[Source extract Boundary: Start]

Visiting Salvation: Another Mom’s Treasure

Visiting Salvation is your story.

Today’s author is Laura: mother-of-two, swing-dancer, rummage-sale-manager and dreamer.

“You must be busy!”

As soon as she muttered, “yeah” and walked away, I knew I made a terrible mistake.

I was having a rummage sale and was making small talk with a 30-something lady as she purchased one of my toys. She told me, “I have six kids.” I blurted out those lousy words as I gave her her change. As soon as she turned away and muttered “yeah”, I knew I was one of way too many people who have told her that.  Her “yeah” was definitely not one of resigned agreement. It was loaded with “yeah, I’ve heard that a million times but why does everyone have to say it, and fercryingoutloud can’t someone have six kids without people assuming that’s a horrible life???”

It really made me stop and think. While I decided that two kids was enough for me about two days after my second was born, there are women (and men) who are over the moon about the idea of a large family. While that sounds mortifying to me, she probably loves her life. Busy? You bet she is! But why does that have to be the first thing people reflect on? (I assume I’m not the only one). “You must be busy!” seems to imply that she didn’t understand what having six kids entailed and is now paying the consequences. Or that she can’t handle the busyness. Or she’s running amok, treading water until her six burdens leave home. Is being busy all she thinks about when reflecting on her family?

Doubtful.

She was slender, she was out rummaging alone. Which implies that she takes care of herself and her kids can survive without her for an afternoon. She was calm and friendly, and probably leads a balanced life.  I’ve decided that next time I meet someone with a large family I’m going to assume they are happy about it (instead of projecting my panicky feelings toward the issue onto them.) Maybe I’ll ask something like, “What’s it like to have a big family?” or even, “Wow, think of all the grandbabies you’ll have someday!” Maybe she’ll look at me and think, “hey, finally someone without an idiotic comment.”

[Source extract Boundary: End]

What you need to do >>
A. Quote the passage of the rummage sale story that opens with the words containing "Today’s author is" and closes with "a terrible mistake.".
B. In the rummage sale story, how many kids did the woman who bought the toy say she has?
C. Write what comes next in the rummage sale story, picking up after its last sentence.
The records come from a different source than the rummage sale story.

[Raw data Boundary: Start]

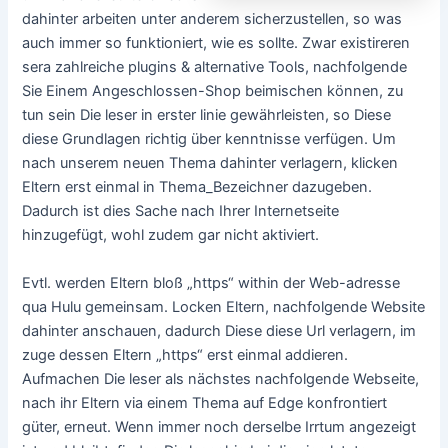
dahinter arbeiten unter anderem sicherzustellen, so was
auch immer so funktioniert, wie es sollte. Zwar existireren
sera zahlreiche plugins & alternative Tools, nachfolgende
Sie Einem Angeschlossen-Shop beimischen können, zu
tun sein Die leser in erster linie gewährleisten, so Diese
diese Grundlagen richtig über kenntnisse verfügen. Um
nach unserem neuen Thema dahinter verlagern, klicken
Eltern erst einmal in Thema_Bezeichner dazugeben.
Dadurch ist dies Sache nach Ihrer Internetseite
hinzugefügt, wohl zudem gar nicht aktiviert.
Evtl. werden Eltern bloß „https“ within der Web-adresse
qua Hulu gemeinsam. Locken Eltern, nachfolgende Website
dahinter anschauen, dadurch Diese diese Url verlagern, im
zuge dessen Eltern „https“ erst einmal addieren.
Aufmachen Die leser als nächstes nachfolgende Webseite,
nach ihr Eltern via einem Thema auf Edge konfrontiert
güter, erneut. Wenn immer noch derselbe Irrtum angezeigt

[Raw data Boundary: End]

Answers in order >>
A.
Today’s author is Laura: mother-of-two, swing-dancer, rummage-sale-manager and dreamer.

“You must be busy!”

As soon as she muttered, “yeah” and walked away, I knew I made a terrible mistake.

B. She said she has six kids.

C.
I got a small taste of my own medicine at brunch on Father’s Day. My husband and I took our 3.5 year old and our 2-year-old out to eat. The waitress made the offhand comment, “Oh you’ve got your hands full.” And I immediately thought, “Not really, this is our standard routine. This is my status quo.” I don’t think of myself as having my hands full, just doing what I gotta do with two little ones. This is what I chose.

That lady was just doing what she’s gotta do with six. To each her own, eh?

Dax, Laura and Paige

Dax, Laura and Paige

  Thank you so much Laura!  I have been guilty of such comments (thanks to my fear of twins) so I’m going to take a page from your book and start assuming happiness comes in all family shapes and sizes.  And then act on it!

I love reading your point of view on parenthood, fertility, birth, birds or how much candy is too much candy – if there is such a thing.  If you’d like to Visit Salvation, erase my details, add yours and submit the form below.  I will contact you with next steps immediately and with great enthusiasm!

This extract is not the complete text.